Explain how to read this visualization. What are two potential insights a reader could take away from this visualization?

  • This visualization shows the populations of men and women by age in Iceland in the time period 1841-2019.
  • The red bars represent the female population (in thousands) of a certain age in a given year, and the blue bars represent the same for male population.
  • The bars keep moving as the years progress to show the incresing age of the same male and females as time passes
  • The peeking red/blue bars represent the difference in the populations across the genders. For example, for the year 1841, there is a red bar peeking out behind the grey bar for the age 8. This means that there were approximately 800 more 8 y/o females than males in Iceland in 1841.

Insights:

  • One major insight a reader can get from this visualization is the gender ratio in Iceland at any given time. The peeking coloured bars help with identifying that easily.
  • Another derived insight could also be the life expectancy trend in the Icelandic popultion across genders as years pass.

Part (b)

The implementation uses the following data join. What does this code do? What purpose does it serve within the larger visualization?

rect = rect
.data(data.filter(d => d.year === year), d => `${d.sex}:${d.year - d.age})
  • The .data() binds the dataset to the SVG rect element
  • The first argument of the .data() call – data.filter(d => d.year === year) – will filter the rows of the particular year from the data set
  • The second argument of the .data() call – d => ${d.sex}:${d.year - d.age} – assigns a unique key to each rect element. Here, the key is a combination of the sex of the person and the difference between the year and their age.

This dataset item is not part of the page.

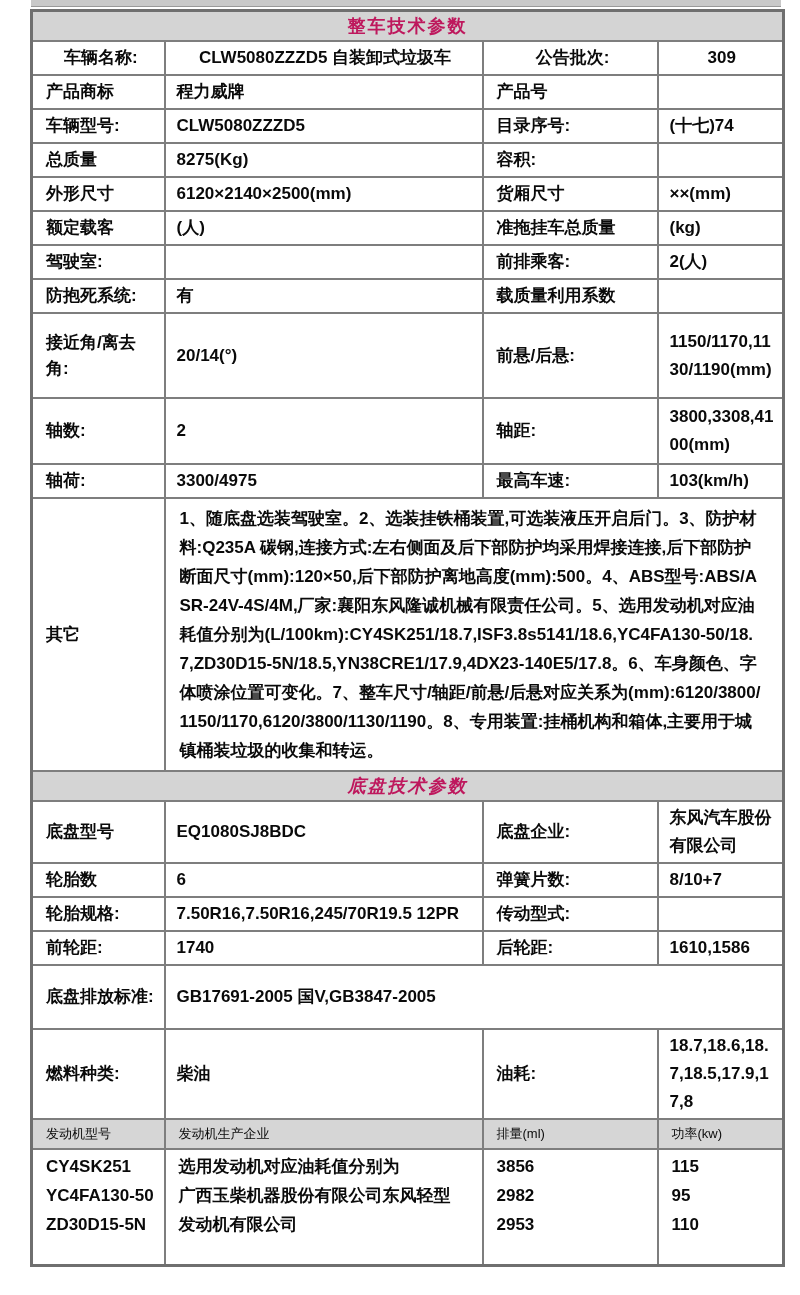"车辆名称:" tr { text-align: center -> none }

Overall, this code updates the visualization, based on a filtered subset of data for a specific year. The key ensures that the data points are correctly matched between the old and new data sets, to avoid re-rendering any element.

Part (c)

When the bars are entered at Age = 0, they seem to “pop up,” rather than simply being appended to the end of the bar chart. How is this effect implemented?

I believe this is due to the D3 transition() effects added to the z bars to bring them to the desired height at enter, instead of just displaying them without any animate motion.

Part (d)

Suppose that you had comparable population-by-age data for two countries. What queries would be interesting to support? How would you generalize the current visualization’s design to support those queries?

  • I would be interested to see the difference in the populations of the two countries across years. I would modify the gender grouping in the current visualization to replace it with a country-wise grouping.
  • I would also like to see a label on the gender ratio in each country across the ages. I would introduce two small labels above each bar to show the value, colour-coded by country.